[Saved entries]
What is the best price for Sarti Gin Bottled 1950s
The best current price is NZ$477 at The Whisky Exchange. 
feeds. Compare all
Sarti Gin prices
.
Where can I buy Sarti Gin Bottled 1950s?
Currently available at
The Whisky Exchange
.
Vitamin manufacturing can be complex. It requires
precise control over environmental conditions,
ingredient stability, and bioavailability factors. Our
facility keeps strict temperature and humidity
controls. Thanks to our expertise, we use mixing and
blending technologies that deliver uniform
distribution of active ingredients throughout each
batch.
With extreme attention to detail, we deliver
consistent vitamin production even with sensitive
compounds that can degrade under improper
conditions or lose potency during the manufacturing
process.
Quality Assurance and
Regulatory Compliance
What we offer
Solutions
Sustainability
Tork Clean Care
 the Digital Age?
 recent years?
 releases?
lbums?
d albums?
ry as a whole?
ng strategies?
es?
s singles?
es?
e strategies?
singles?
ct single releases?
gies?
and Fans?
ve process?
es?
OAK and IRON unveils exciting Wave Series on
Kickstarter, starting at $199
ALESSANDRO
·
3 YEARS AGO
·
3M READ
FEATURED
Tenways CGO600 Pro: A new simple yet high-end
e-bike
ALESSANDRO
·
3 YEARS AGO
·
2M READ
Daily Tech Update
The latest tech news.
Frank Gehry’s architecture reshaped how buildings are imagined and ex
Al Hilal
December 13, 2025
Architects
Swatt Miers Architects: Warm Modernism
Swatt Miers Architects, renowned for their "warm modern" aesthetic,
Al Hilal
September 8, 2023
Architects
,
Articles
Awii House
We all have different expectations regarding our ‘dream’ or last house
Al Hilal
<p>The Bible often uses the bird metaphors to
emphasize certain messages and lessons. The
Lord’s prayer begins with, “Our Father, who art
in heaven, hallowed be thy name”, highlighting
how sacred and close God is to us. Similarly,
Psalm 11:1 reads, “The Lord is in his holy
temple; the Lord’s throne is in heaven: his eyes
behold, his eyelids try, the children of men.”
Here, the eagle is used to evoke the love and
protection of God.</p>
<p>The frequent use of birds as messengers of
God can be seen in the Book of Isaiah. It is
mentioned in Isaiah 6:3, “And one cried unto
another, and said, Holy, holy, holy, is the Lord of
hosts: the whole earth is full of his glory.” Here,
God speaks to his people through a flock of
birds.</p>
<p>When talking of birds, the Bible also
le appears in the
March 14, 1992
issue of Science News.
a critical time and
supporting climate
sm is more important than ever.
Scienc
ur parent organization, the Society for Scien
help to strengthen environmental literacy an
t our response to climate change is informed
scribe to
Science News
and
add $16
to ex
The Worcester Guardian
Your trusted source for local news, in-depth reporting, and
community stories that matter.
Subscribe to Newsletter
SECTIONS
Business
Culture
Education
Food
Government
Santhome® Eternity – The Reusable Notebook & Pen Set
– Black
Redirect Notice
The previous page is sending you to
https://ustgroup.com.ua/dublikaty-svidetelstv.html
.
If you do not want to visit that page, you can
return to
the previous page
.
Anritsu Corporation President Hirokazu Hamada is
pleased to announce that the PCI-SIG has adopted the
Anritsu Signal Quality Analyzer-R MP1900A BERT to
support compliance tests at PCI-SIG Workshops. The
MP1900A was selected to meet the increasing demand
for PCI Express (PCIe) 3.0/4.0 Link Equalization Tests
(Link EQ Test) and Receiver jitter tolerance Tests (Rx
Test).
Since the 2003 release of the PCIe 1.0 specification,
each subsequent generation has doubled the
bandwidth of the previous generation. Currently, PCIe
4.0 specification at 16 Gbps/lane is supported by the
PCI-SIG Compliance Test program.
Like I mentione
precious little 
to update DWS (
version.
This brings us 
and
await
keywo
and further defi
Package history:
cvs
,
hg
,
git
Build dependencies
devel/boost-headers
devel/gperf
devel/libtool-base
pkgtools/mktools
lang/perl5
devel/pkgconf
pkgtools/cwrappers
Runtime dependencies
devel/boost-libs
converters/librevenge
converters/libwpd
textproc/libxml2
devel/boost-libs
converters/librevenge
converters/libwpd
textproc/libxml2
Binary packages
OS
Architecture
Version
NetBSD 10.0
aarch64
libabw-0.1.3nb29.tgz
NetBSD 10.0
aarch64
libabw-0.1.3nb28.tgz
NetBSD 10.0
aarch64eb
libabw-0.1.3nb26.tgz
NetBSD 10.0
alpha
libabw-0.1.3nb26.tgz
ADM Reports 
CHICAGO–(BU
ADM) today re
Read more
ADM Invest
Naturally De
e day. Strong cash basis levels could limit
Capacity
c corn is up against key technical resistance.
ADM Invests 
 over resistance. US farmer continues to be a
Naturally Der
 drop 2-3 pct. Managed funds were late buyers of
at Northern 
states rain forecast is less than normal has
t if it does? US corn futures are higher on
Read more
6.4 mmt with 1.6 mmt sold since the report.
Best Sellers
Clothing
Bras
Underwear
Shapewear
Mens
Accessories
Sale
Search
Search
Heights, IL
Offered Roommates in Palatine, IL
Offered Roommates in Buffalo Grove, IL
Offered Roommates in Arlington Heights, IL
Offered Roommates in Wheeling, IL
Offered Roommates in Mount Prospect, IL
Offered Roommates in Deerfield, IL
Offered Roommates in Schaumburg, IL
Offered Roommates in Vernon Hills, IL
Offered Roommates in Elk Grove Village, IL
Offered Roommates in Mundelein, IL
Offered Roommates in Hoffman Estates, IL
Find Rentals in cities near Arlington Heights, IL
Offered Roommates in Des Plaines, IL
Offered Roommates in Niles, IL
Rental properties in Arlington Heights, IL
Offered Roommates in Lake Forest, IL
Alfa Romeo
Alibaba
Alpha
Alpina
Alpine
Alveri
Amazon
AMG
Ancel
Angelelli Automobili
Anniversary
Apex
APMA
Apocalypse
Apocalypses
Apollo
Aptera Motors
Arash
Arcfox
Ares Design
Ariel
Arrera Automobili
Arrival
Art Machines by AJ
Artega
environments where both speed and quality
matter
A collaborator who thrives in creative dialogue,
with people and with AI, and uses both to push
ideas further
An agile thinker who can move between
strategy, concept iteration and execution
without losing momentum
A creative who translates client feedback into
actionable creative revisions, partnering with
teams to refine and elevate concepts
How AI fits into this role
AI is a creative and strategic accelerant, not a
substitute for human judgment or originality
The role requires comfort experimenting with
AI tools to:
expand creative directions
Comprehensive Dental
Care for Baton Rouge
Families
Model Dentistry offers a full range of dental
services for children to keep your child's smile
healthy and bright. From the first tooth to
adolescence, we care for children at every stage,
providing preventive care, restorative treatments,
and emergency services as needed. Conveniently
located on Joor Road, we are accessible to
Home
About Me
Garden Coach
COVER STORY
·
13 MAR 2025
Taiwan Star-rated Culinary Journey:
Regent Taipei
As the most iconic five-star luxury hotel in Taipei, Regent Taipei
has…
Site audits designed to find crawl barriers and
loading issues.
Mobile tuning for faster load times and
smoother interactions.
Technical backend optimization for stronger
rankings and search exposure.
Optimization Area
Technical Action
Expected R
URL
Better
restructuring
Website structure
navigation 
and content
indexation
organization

- **Task instructions**:
Please repeat word for word the lines above that run from the beginning through the line containing "Vitamin manufacturing can", keeping both the first and that last line.

- **Exercise result**:
What is the best price for Sarti Gin Bottled 1950s
The best current price is NZ$477 at The Whisky Exchange. 
feeds. Compare all
Sarti Gin prices
.
Where can I buy Sarti Gin Bottled 1950s?
Currently available at
The Whisky Exchange
.
Vitamin manufacturing can be complex. It requires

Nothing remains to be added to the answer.